• Study text:
Start of Block
The Australian National University and the University of Canberra are starting the new academic year firmly under the ministerial thumb.

The changes virtually sneaked through at the end of the parliamentary sitting last year in an avalanche of legislation. They affect all universities, but the ANU and UC are affected most.

The changes put an end to parliamentary setting of funds for individual universities administered through the states. In its place is a system where the Minister alone determines the funds. The difference may not sound much, but read on. It will have a huge impact in the independence of universities and ultimately academic freedom, which is one of the important legs of our democracy.

Some academics refer to it as the Dawkinisation of the universities. It has a nice ring about it.

The Minister, John Dawkins, puts it another way. He says his new arrangement will give the universities greater freedom because their grants will no longer be divided into capital and running costs. They will get composite grants which they can apply as they like.
End of Block
• Provided information:
Start of Block
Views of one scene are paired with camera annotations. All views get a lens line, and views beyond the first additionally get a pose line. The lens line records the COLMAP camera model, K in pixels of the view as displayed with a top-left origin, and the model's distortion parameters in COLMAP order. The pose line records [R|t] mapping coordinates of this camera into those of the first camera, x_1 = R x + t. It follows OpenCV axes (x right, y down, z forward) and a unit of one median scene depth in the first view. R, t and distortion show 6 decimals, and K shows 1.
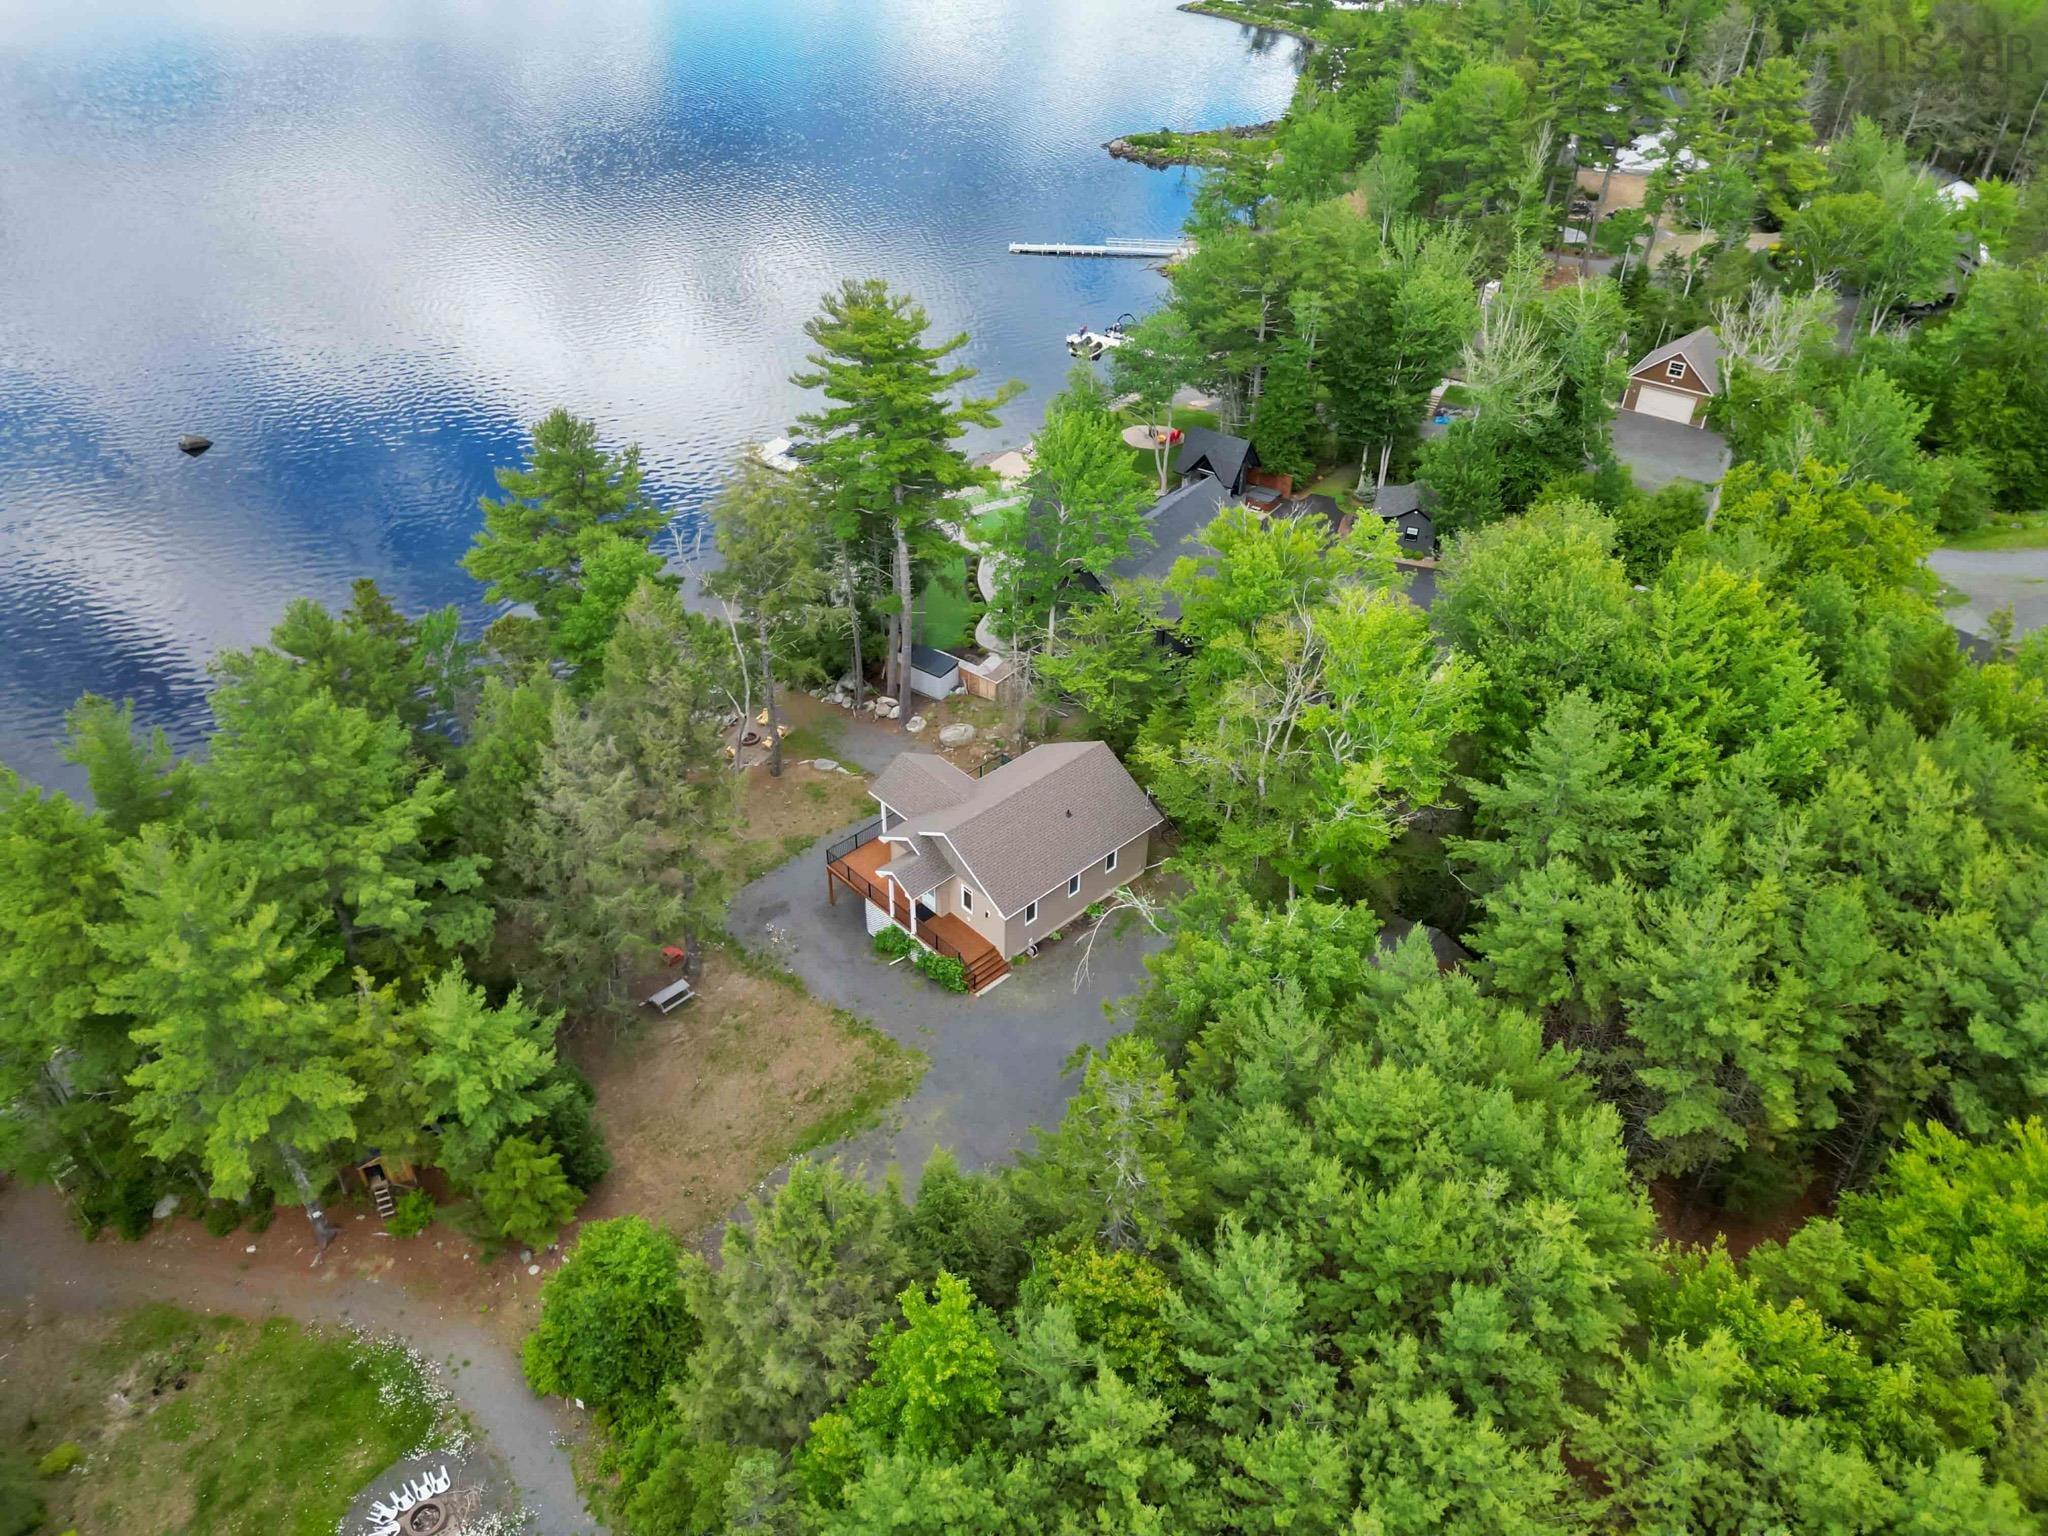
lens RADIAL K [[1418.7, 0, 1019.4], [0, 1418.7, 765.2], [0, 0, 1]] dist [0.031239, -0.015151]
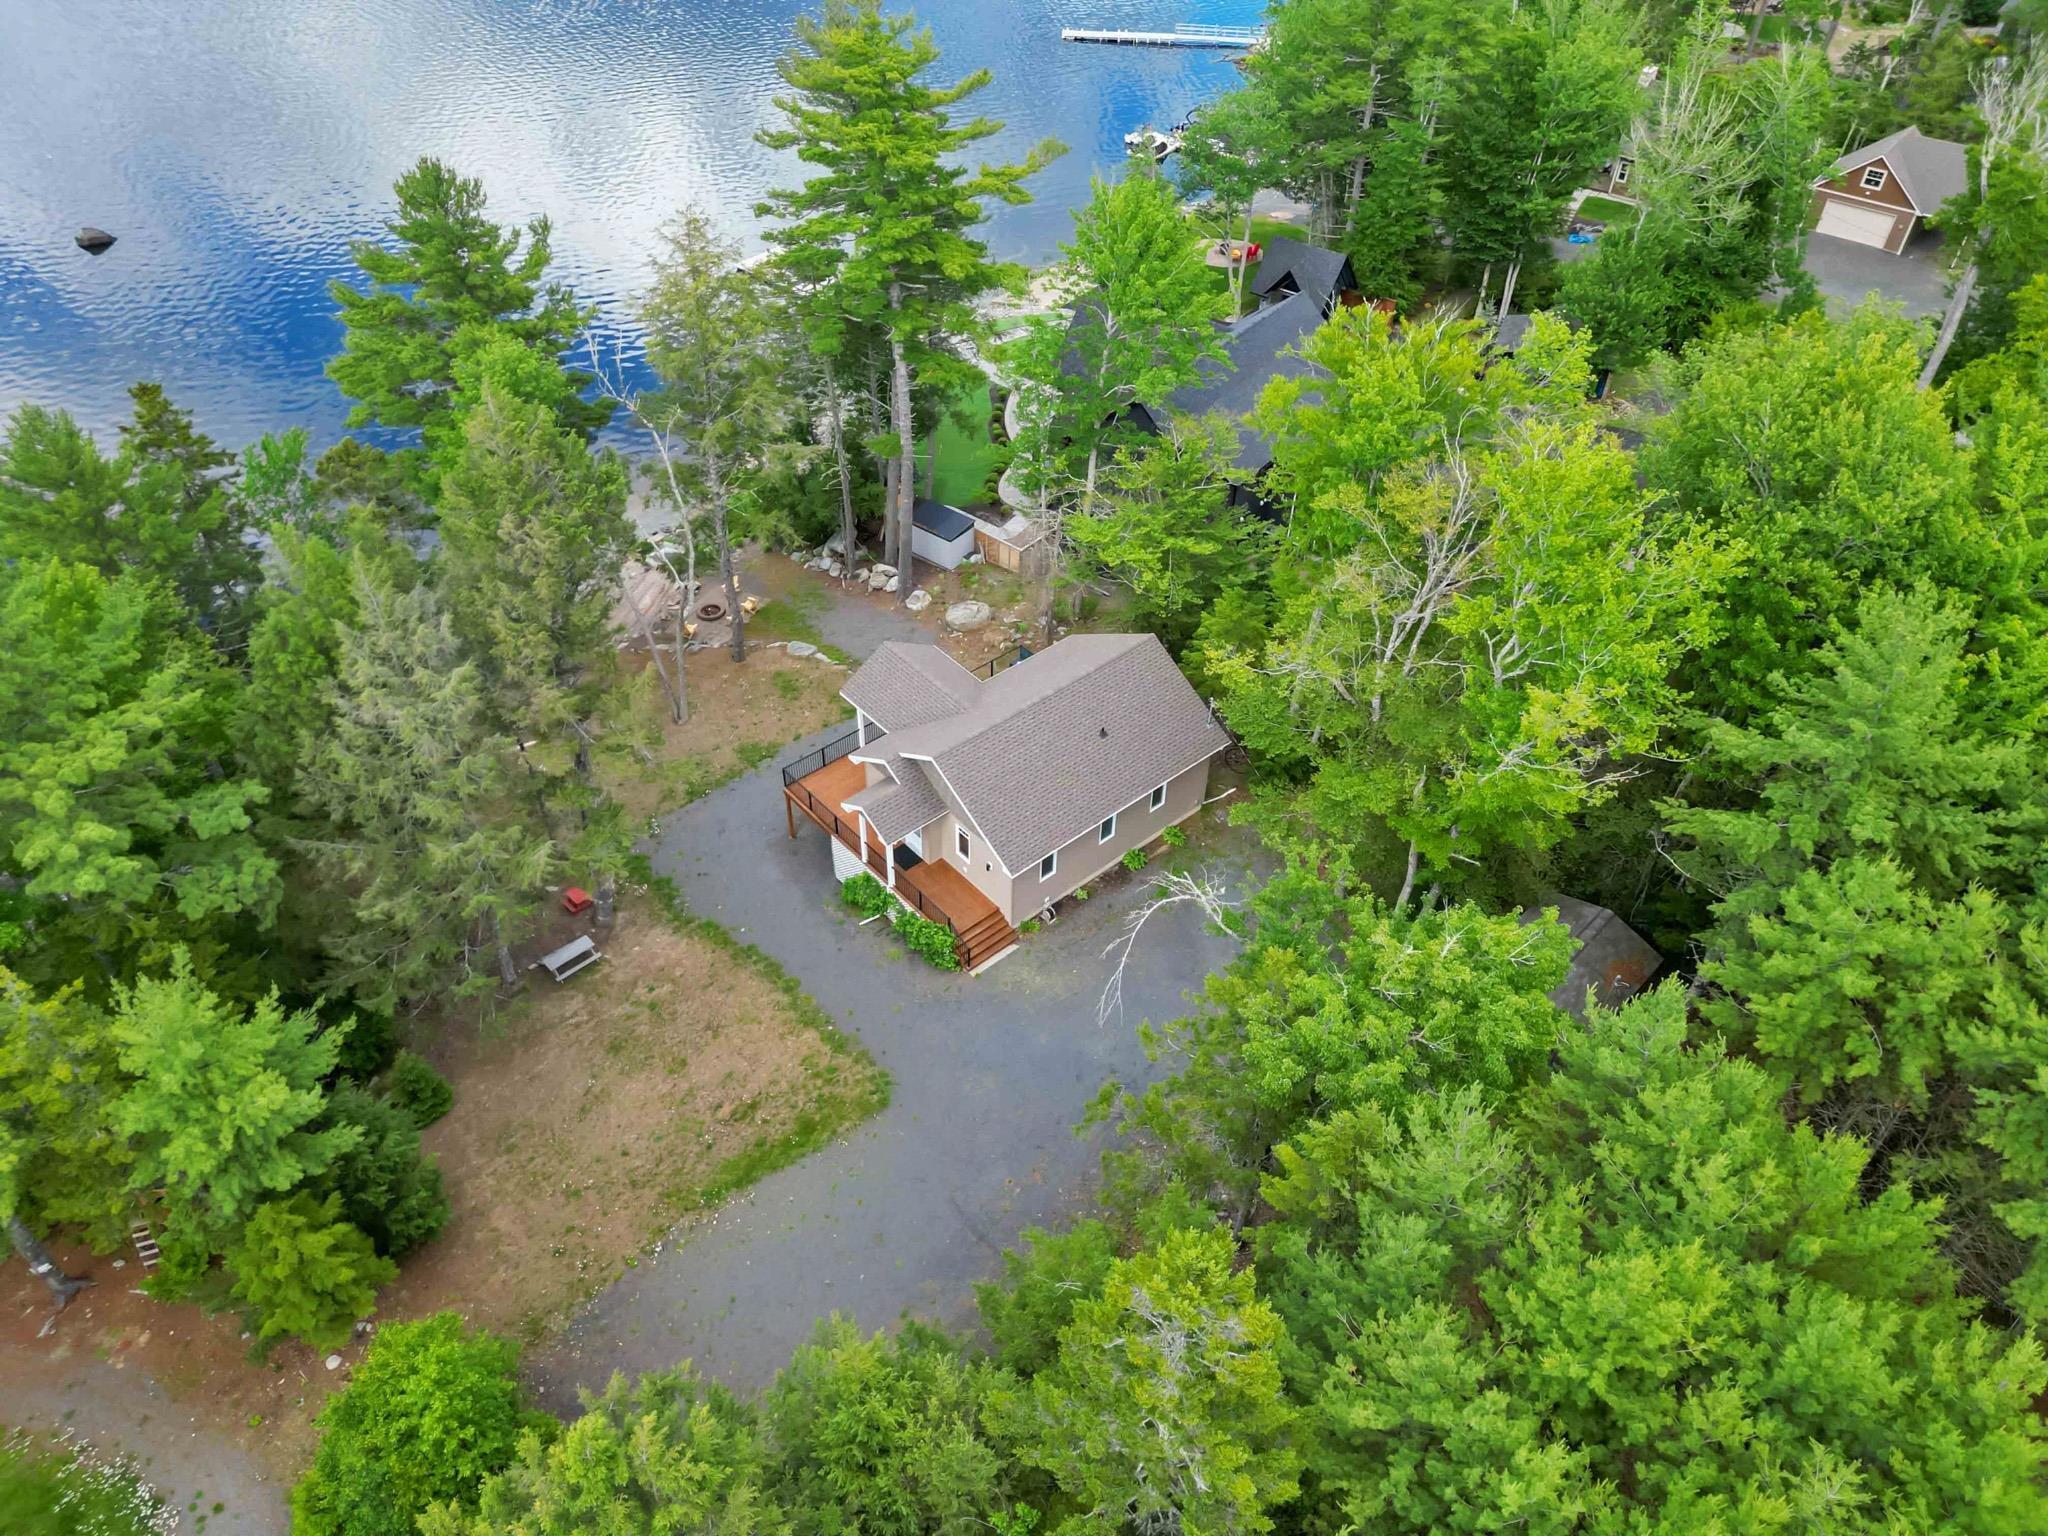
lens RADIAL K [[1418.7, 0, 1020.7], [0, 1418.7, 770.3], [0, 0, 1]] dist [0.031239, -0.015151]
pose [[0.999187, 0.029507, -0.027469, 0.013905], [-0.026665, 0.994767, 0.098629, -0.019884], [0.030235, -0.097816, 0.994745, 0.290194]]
End of Block
Start of Block
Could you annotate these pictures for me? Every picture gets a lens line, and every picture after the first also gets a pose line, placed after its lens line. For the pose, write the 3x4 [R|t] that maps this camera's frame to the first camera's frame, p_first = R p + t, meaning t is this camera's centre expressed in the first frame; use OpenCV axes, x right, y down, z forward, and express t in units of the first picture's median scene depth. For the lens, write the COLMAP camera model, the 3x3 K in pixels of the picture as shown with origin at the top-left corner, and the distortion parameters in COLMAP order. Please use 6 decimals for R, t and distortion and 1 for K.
End of Block
• Activity A:
Please transcribe the part of the university funding article starting with "The changes virtually" and going on through "are affected most.".
• Activity B:
Write the next part of the university funding article, picking up after its final sentence.
None of the entries matter here.

• Expected output A:
The changes virtually sneaked through at the end of the parliamentary sitting last year in an avalanche of legislation. They affect all universities, but the ANU and UC are affected most.

• Expected output B:
However, a look at the legislation shows differently, especially for ANU and UC. ANU and UC used to have funds applied under their own Acts. Parliament would give them money, and it would be there for all to see as part of the budget. ANU and UC coudl then spend their appropriation much as they pleased. That position was repealed in a schedule to the Higher Education Funding Amendment Act. ANU and UC are now dragged in with other universities. Their funding, too, has been changed.

Under the old system, each university got an identifiable grant which was handed to the states to administer. It was appropriated by Parliament and the amounts for each university could be seen in the legislation and the Budget papers. The amounts could be argued between the Commonwealth and the states, argued as part of the Budget process and if the Senate did not like what was happening to a particular university or universities in general, it could request an amendment.

Under the new system, Parliament will appropriate (and, indeed, has appropriated for the next three years) a single amount for all universities. All reference to the states has been eliminated. Instead the Minister gets to divvy up the single amount among each university. Worse, the Minister does this “”only in accordance with the educational profile of the institution provided to the Minister”.

This “”educational profile” is an insidious thing.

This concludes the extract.